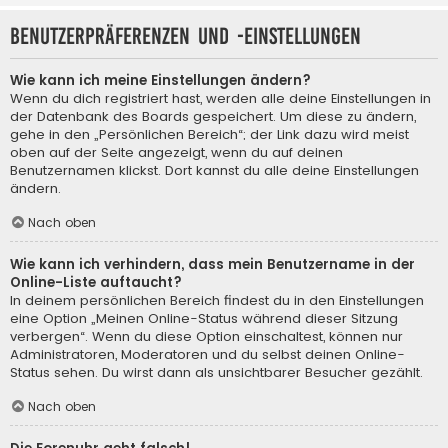
Benutzerpräferenzen und -einstellungen
Wie kann ich meine Einstellungen ändern?
Wenn du dich registriert hast, werden alle deine Einstellungen in
der Datenbank des Boards gespeichert. Um diese zu ändern,
gehe in den „Persönlichen Bereich“; der Link dazu wird meist
oben auf der Seite angezeigt, wenn du auf deinen
Benutzernamen klickst. Dort kannst du alle deine Einstellungen
ändern.
Nach oben
Wie kann ich verhindern, dass mein Benutzername in der
Online-Liste auftaucht?
In deinem persönlichen Bereich findest du in den Einstellungen
eine Option „Meinen Online-Status während dieser Sitzung
verbergen“. Wenn du diese Option einschaltest, können nur
Administratoren, Moderatoren und du selbst deinen Online-
Status sehen. Du wirst dann als unsichtbarer Besucher gezählt.
Nach oben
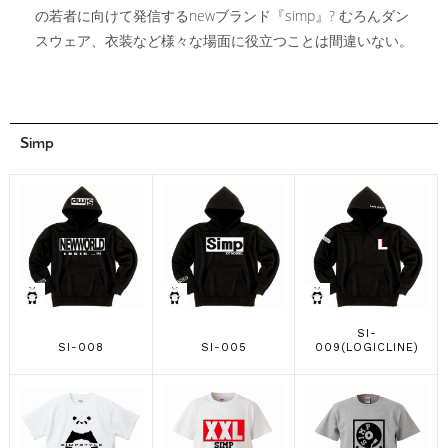
の若者に向けて発信するnewブランド『simp』? むろんダン
スウェア、衣装など様々な場面に役立つことは間違いない。
Simp
SI-
SI-008
SI-005
009(LOGICLINE)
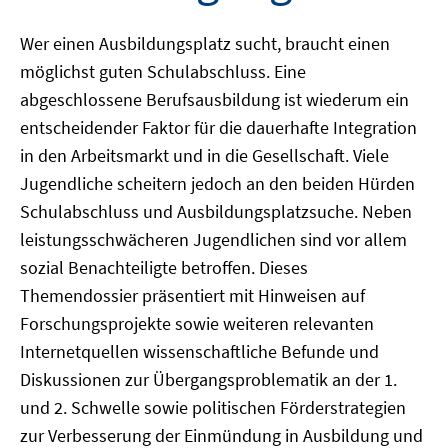
Wer einen Ausbildungsplatz sucht, braucht einen
möglichst guten Schulabschluss. Eine
abgeschlossene Berufsausbildung ist wiederum ein
entscheidender Faktor für die dauerhafte Integration
in den Arbeitsmarkt und in die Gesellschaft. Viele
Jugendliche scheitern jedoch an den beiden Hürden
Schulabschluss und Ausbildungsplatzsuche. Neben
leistungsschwächeren Jugendlichen sind vor allem
sozial Benachteiligte betroffen. Dieses
Themendossier präsentiert mit Hinweisen auf
Forschungsprojekte sowie weiteren relevanten
Internetquellen wissenschaftliche Befunde und
Diskussionen zur Übergangsproblematik an der 1.
und 2. Schwelle sowie politischen Förderstrategien
zur Verbesserung der Einmündung in Ausbildung und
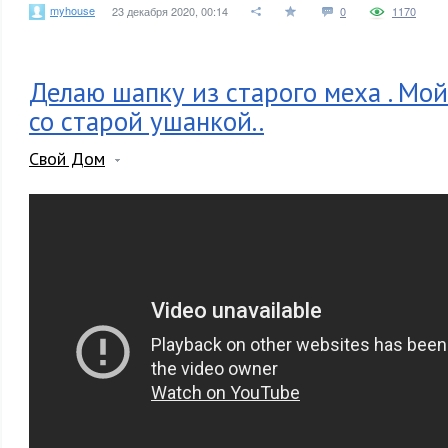
myhouse
23 декабря 2020, 00:14
0
1170
Делаю шапку из старого меха . Мо
со старой ушанкой..
Свой Дом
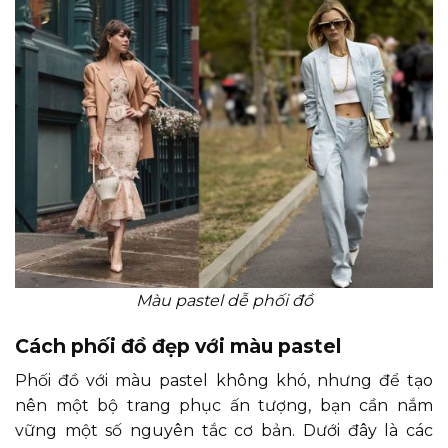
Màu pastel dễ phối đồ
Cách phối đồ đẹp với màu pastel
Phối đồ với màu pastel không khó, nhưng để tạo
nên một bộ trang phục ấn tượng, bạn cần nắm
vững một số nguyên tắc cơ bản. Dưới đây là các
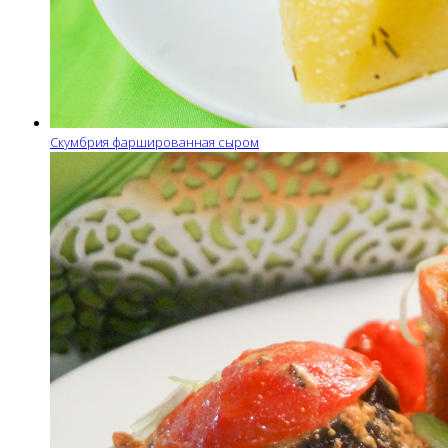
Скумбрия фаршированная сыром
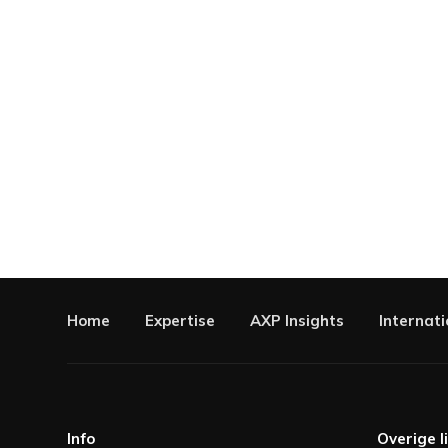
Home
Expertise
AXP Insights
Internati
Info
Overige l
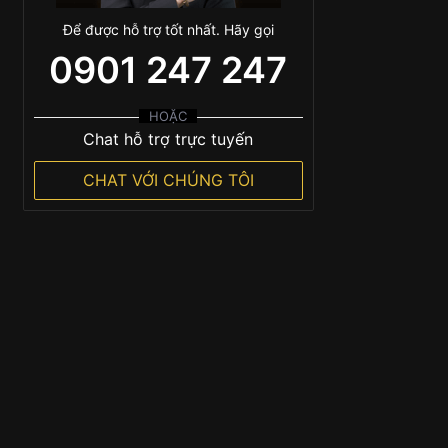
Để được hỗ trợ tốt nhất. Hãy gọi
0901 247 247
HOẶC
Chat hỗ trợ trực tuyến
CHAT VỚI CHÚNG TÔI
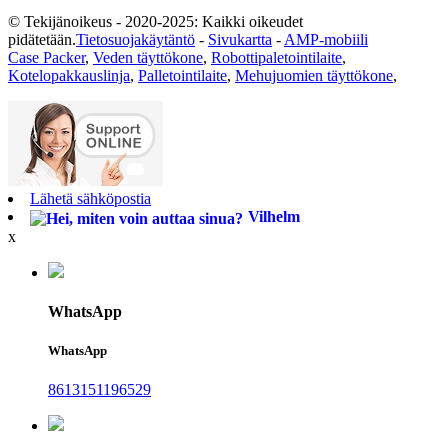
© Tekijänoikeus - 2020-2025: Kaikki oikeudet
pidätetään.
Tietosuojakäytäntö
-
Sivukartta
-
AMP-mobiili
Case Packer
,
Veden täyttökone
,
Robottipaletointilaite
,
Kotelopakkauslinja
,
Palletointilaite
,
Mehujuomien täyttökone
,
Lähetä sähköpostia
Vilhelm
x
WhatsApp
WhatsApp
8613151196529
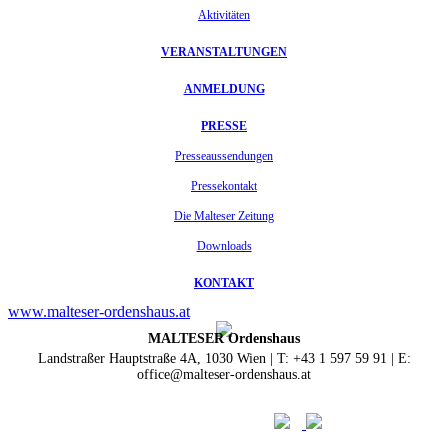
Aktivitäten
VERANSTALTUNGEN
ANMELDUNG
PRESSE
Presseaussendungen
Pressekontakt
Die Malteser Zeitung
Downloads
KONTAKT
www.malteser-ordenshaus.at
MALTESER Ordenshaus
Landstraßer Hauptstraße 4A, 1030 Wien | T: +43 1 597 59 91 | E:
office@malteser-ordenshaus.at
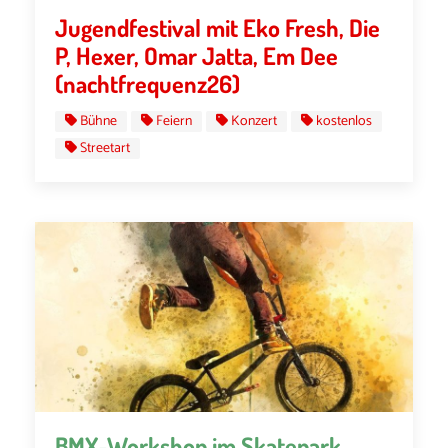
Jugendfestival mit Eko Fresh, Die
P, Hexer, Omar Jatta, Em Dee
(nachtfrequenz26)
Bühne
Feiern
Konzert
kostenlos
Streetart
BMX-Workshop im Skatepark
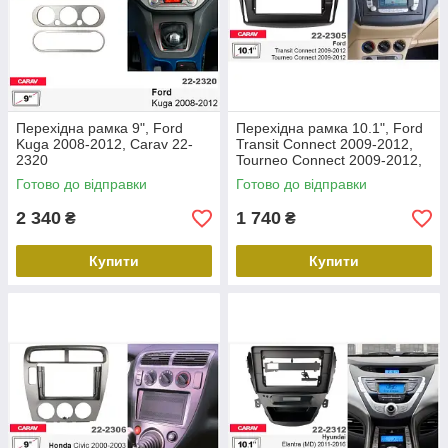
Перехідна рамка 9", Ford
Перехідна рамка 10.1", Ford
Kuga 2008-2012, Carav 22-
Transit Connect 2009-2012,
2320
Tourneo Connect 2009-2012,
Carav 22-2305
Готово до відправки
Готово до відправки
2 340
1 740
₴
₴
Купити
Купити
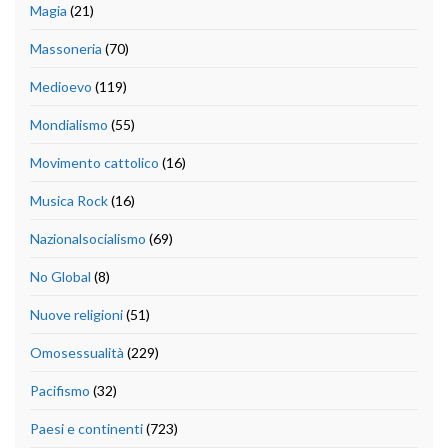
Magia
(21)
Massoneria
(70)
Medioevo
(119)
Mondialismo
(55)
Movimento cattolico
(16)
Musica Rock
(16)
Nazionalsocialismo
(69)
No Global
(8)
Nuove religioni
(51)
Omosessualità
(229)
Pacifismo
(32)
Paesi e continenti
(723)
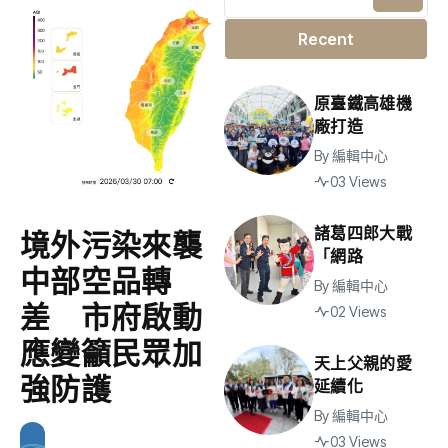
Recent
原臺鐵高雄機
廠打造
By
編輯中心
03 Views
諸葛四郎大戰
境外污染來襲
「網路
中部空品轉
By
編輯中心
差 市府啟動
02 Views
應變籲民眾加
天上父親的愛
強防護
延續化
By
編輯中心
03 Views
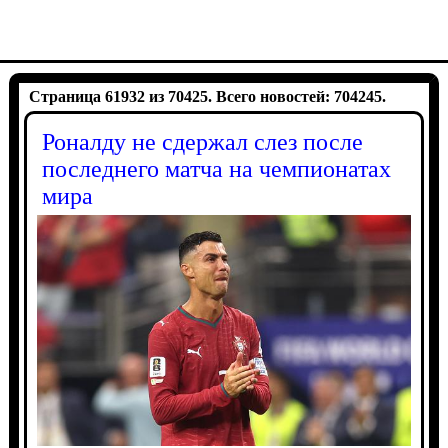
Страница 61932 из 70425. Всего новостей: 704245.
Роналду не сдержал слез после
последнего матча на чемпионатах
мира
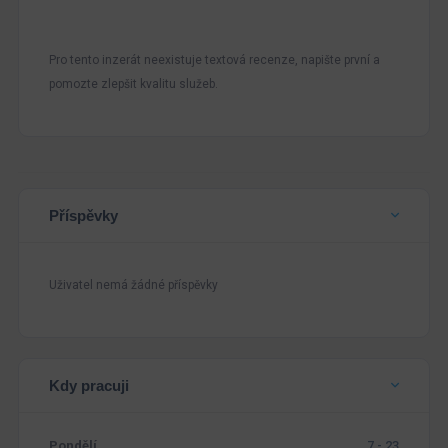
Pro tento inzerát neexistuje textová recenze, napište první a
pomozte zlepšit kvalitu služeb.
Příspěvky
Uživatel nemá žádné příspěvky
Kdy pracuji
Pondělí
7 - 23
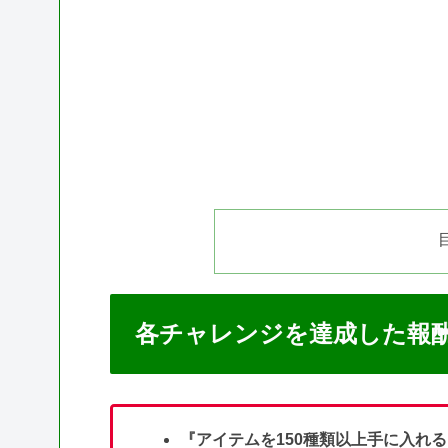
各チャレンジを達成した報
『アイテムを150種類以上手に入れ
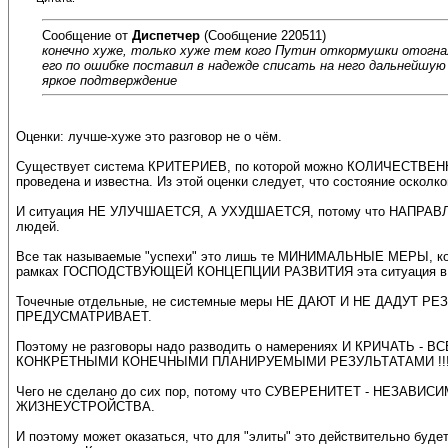
Сообщение от
Диспетчер
(Сообщение 220511)
конечно хуже, только хуже тем кого Путин откормушки отогнал
его по ошибке поставил в надежде списать на него дальнейшу
яркое подтверждение
Оценки: лучше-хуже это разговор не о чём.
Существует система КРИТЕРИЕВ, по которой можно КОЛИЧЕСТВЕНН
проведена и известна. Из этой оценки следует, что состояние оск
И ситуация НЕ УЛУЧШАЕТСЯ, А УХУДШАЕТСЯ, потому что НАПРАВЛ
людей.
Все так называемые "успехи" это лишь те МИНИМАЛЬНЫЕ МЕРЫ, к
рамках ГОСПОДСТВУЮЩЕЙ КОНЦЕПЦИИ РАЗВИТИЯ эта ситуация в РФ
Точечные отдельные, не системные меры НЕ ДАЮТ И НЕ ДАДУТ РЕЗ
ПРЕДУСМАТРИВАЕТ.
Поэтому не разговоры надо разводить о намерениях И КРИЧАТ
КОНКРЕТНЫМИ КОНЕЧНЫМИ ПЛАНИРУЕМЫМИ РЕЗУЛЬТАТАМИ !!
Чего не сделано до сих пор, потому что СУВЕРЕНИТЕТ - НЕЗАВИ
ЖИЗНЕУСТРОЙСТВА.
И поэтому может оказаться, что для "элиты" это действительно будет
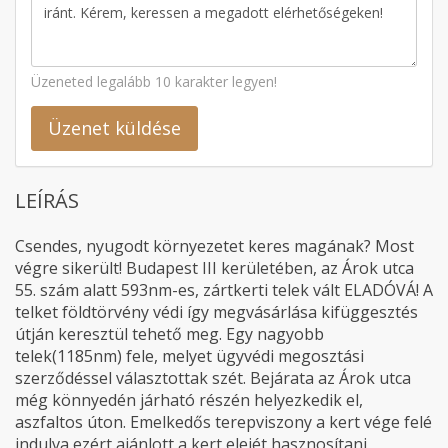
Üzeneted legalább 10 karakter legyen!
Üzenet küldése
LEÍRÁS
Csendes, nyugodt környezetet keres magának? Most
végre sikerült! Budapest III kerületében, az Árok utca
55. szám alatt 593nm-es, zártkerti telek vált ELADÓVÁ! A
telket földtörvény védi így megvásárlása kifüggesztés
útján keresztül tehető meg. Egy nagyobb
telek(1185nm) fele, melyet ügyvédi megosztási
szerződéssel választottak szét. Bejárata az Árok utca
még könnyedén járható részén helyezkedik el,
aszfaltos úton. Emelkedős terepviszony a kert vége felé
indulva ezért ajánlott a kert elejét hasznosítani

◆ ◆ ◆ ◆ ◆ ◆ ◆

# WORK TO COMPLETE:
Which lines of the listing contain the string "ситуация", matching uppercase and lowercase exactly? Gather every one of them.

# SOLVED PROBLEM:
И ситуация НЕ УЛУЧШАЕТСЯ, А УХУДШАЕТСЯ, потому что НАПРАВЛ
рамках ГОСПОДСТВУЮЩЕЙ КОНЦЕПЦИИ РАЗВИТИЯ эта ситуация в РФ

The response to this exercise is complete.